Monarchical flexibility and statistic rigidity

The Adoration of the Most Sacred Host of Gorkum by Charles II and his court, by Claudio Coello

***La versión original en español del artículo se puede encontrar en este enlace. La traducción al inglés la ha realizado uno de los amigos del Círculo Blas de Ostolaza, de Perú***

Before the Revolution, most of the treatises that were written on monarchical power were actually devoted to the formulation of moral advice about the attitude and behaviour that a Prince should observe in the exercise of his supreme power. There is no power superior to the King’s in the temporal sphere; he is the highest instance of the political community. He is the only one who can create laws: “ordination of reason to the common good, promulgated by the one who has the care of the community”. He is the supreme Judge: there is no appeal to anyone else above him, and he confirms or annuls the sentences of the Judges and Courts which dictate justice in his name.

This is the reason why the treatise writers devoted themselves to establishing simple moral precepts to which a King had to conform for the correct government of the political community, with a view to the goal of the common good. Many of these precepts could end up being approved by law by the Monarch himself, but his obligation to observe them never passed from a moral or conscientious level to a strictly juridical level. In reality, everything depended on how the Christian Monarch exercised the virtue of prudence. All his governmental actions had to be based on the exercise of this primordial moral virtue, and the laws and the request for advice to his vassals (the Royal Council, the Courts, etc.) were also in accordance with the King’s free will ruled by prudence, which demands this kind of measures to better direct the actions of Power in order to better achieve the common good, which constitutes the true and authentic art of politics. All this is also valid for the legitimate Kings of our present revolutionary age, with the difference that their decisions of political prudence are dictated from the sad sphere of opposition — aiming at the recovery of effective political power, which has been usurped; and only historians will be able to judge if those concrete decisions, taken in each moment, with this or that piece of advice from their subjects, were or not correct.

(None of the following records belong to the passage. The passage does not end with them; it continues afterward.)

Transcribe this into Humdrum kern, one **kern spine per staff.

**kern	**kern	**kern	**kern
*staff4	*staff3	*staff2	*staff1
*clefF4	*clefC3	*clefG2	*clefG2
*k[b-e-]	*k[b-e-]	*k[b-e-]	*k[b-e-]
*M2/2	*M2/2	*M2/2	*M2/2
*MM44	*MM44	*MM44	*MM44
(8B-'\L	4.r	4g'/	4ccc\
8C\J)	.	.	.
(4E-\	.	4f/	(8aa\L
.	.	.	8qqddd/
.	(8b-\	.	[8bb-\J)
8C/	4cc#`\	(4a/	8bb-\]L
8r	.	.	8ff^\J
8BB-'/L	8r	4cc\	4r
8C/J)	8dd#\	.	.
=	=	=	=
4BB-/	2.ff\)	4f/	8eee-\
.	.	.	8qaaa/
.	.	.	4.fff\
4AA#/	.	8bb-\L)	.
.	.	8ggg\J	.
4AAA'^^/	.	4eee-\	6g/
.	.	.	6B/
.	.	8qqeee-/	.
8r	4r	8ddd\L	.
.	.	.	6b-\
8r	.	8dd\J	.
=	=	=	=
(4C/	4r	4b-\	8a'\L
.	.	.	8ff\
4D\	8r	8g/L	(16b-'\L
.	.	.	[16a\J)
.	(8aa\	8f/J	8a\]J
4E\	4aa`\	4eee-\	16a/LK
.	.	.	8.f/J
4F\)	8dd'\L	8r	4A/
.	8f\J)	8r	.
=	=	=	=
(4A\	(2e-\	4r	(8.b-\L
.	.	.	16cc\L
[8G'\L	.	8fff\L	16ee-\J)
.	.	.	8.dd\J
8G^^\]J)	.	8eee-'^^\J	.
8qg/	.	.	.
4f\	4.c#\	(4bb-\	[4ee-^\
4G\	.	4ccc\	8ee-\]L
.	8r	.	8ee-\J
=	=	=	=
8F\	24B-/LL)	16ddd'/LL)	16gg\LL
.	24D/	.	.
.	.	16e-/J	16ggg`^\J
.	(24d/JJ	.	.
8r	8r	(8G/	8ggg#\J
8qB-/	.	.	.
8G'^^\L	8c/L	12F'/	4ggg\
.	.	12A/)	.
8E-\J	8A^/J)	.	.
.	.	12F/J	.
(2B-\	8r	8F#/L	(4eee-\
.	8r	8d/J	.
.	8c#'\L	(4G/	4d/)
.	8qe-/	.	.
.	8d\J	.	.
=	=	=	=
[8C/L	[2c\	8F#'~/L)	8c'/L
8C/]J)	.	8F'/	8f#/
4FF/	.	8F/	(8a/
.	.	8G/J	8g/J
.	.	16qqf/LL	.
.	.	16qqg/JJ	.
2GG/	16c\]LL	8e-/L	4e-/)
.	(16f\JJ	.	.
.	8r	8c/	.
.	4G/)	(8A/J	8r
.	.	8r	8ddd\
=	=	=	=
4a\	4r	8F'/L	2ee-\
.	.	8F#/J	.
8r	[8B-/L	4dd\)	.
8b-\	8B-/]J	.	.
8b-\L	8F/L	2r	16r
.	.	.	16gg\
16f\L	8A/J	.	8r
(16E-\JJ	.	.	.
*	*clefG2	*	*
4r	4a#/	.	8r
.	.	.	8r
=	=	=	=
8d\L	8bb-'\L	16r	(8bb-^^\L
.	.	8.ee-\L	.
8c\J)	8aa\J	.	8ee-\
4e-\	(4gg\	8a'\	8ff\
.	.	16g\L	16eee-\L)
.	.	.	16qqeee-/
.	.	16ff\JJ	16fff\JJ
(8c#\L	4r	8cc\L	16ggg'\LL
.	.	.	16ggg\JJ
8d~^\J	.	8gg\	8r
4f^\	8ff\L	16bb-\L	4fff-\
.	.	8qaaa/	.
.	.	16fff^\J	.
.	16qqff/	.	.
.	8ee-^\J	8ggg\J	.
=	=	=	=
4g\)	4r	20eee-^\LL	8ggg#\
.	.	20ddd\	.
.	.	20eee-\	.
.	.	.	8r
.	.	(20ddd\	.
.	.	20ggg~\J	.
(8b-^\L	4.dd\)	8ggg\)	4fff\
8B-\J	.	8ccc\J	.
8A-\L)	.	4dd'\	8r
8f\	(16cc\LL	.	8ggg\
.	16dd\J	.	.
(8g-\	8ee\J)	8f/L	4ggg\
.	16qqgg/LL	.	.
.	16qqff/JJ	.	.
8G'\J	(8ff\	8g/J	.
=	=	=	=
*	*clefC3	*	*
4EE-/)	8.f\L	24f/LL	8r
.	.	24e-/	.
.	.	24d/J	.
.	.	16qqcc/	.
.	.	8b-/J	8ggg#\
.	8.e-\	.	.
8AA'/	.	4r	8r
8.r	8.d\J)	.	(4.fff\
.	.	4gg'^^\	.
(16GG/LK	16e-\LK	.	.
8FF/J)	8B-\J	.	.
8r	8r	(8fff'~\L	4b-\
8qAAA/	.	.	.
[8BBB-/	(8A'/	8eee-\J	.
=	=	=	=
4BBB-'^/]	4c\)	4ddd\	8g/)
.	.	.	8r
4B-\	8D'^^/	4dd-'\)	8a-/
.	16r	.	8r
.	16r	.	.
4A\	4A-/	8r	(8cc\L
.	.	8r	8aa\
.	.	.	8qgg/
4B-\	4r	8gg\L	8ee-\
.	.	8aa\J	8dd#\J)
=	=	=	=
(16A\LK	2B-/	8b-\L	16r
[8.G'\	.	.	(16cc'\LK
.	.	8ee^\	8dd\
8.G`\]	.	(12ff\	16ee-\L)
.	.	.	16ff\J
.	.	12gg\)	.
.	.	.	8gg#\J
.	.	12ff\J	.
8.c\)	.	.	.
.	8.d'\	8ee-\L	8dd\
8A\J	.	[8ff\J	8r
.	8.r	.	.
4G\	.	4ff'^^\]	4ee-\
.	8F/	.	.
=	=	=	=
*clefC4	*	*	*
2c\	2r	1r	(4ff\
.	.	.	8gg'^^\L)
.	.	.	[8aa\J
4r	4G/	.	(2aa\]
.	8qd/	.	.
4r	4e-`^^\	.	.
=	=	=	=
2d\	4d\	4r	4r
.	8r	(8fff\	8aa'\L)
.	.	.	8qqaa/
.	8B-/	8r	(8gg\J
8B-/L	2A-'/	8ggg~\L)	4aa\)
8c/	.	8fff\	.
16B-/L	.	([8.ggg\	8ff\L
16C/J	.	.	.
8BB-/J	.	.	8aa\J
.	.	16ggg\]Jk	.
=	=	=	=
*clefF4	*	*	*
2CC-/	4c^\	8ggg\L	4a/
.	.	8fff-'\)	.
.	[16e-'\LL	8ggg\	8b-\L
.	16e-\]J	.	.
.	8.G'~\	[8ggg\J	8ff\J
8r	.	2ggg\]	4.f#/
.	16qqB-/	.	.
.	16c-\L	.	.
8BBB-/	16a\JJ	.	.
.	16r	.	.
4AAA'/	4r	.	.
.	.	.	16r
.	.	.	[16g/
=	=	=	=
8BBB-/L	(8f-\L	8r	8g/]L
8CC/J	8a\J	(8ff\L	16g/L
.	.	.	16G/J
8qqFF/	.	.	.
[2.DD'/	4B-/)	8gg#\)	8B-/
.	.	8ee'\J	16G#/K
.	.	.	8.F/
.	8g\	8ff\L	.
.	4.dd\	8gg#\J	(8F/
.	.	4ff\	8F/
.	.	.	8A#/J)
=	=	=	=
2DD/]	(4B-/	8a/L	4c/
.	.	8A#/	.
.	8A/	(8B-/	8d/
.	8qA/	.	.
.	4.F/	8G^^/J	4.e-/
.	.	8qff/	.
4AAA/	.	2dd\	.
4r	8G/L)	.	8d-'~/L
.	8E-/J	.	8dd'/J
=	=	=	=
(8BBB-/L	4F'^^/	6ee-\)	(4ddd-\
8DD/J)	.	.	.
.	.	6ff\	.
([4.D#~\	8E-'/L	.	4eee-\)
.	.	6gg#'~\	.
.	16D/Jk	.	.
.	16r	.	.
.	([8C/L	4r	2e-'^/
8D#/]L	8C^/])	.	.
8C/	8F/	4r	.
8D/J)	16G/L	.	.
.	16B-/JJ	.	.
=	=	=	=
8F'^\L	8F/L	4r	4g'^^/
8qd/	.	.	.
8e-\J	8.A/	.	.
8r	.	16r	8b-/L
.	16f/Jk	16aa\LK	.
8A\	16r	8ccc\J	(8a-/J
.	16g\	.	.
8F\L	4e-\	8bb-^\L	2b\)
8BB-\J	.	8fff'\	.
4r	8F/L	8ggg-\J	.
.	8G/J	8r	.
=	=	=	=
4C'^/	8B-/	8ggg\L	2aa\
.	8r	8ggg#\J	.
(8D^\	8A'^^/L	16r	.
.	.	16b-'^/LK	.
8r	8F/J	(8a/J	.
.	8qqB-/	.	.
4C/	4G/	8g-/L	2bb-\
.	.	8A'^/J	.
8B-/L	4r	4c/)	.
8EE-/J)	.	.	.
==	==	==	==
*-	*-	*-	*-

This flexible conception of supreme power, characteristic of traditional Spanish law, is clearly opposed to that of our current revolutionary era. The era initiated in the “Cortes” of Cádiz is characterized by an excessive control and regulation of political power, which is distrusted according to Lord Acton’s remark: “power tends to corrupt, and absolute power corrupts absolutely”, implicitly denying the natural character, not only of the political power of the community, but even of the patria potestas. This distrust of power translates, in practice, into an iron control of it through that branch of the new “law” called “political law”, or, more specifically, “constitutional law”, since it is a matter of regulating it through the so-called constitutional “laws”. The Cádiz constitutionalists would fail in this attempt of “juridical” domination of the Royal Family, which is why they had to resort to usurpation, implanting another family more docile to their attempts. It was then that the revolutionaries proceeded to extend this same regulatory domination to the rest of the Spanish families: this branch of the new “law” was called “administrative law”. The pro-revolutionary Cabinet of Cea Bermúdez, after creating the so-called “Ministry of Public Works” in November 1832 (which brought together what we know today as the Ministry of the Interior and the Ministry of Public Works itself), entrusted its direction to Javier de Burgos, the true founder of “administrative law” on Spanish soil. It is curious that this “neutral” and “objective” omnicontrolling “law” was developed and consolidated mainly during the periods of moderate or conservative revolutionary “government”, reaching its paroxysm during the time of the Francoist technocracy of López Rodó and Fernández de la Mora (with their well-known slogans about the “twilight of ideologies” and the “State of works”.)

The legitimate King is responsible for his acts before God, and must exercise them according to the virtue of prudence. The State that replaces him, on the contrary, under the guise of preventing the “despotism” of political power or the overreach of any Spanish family, floods us with a monstrous multitude of ordinances at all levels (finance, labour, health, education, etc.) whose purpose, in truth, is to ensure the totalitarian strength of an oligarchic minority turned quasi-despotic.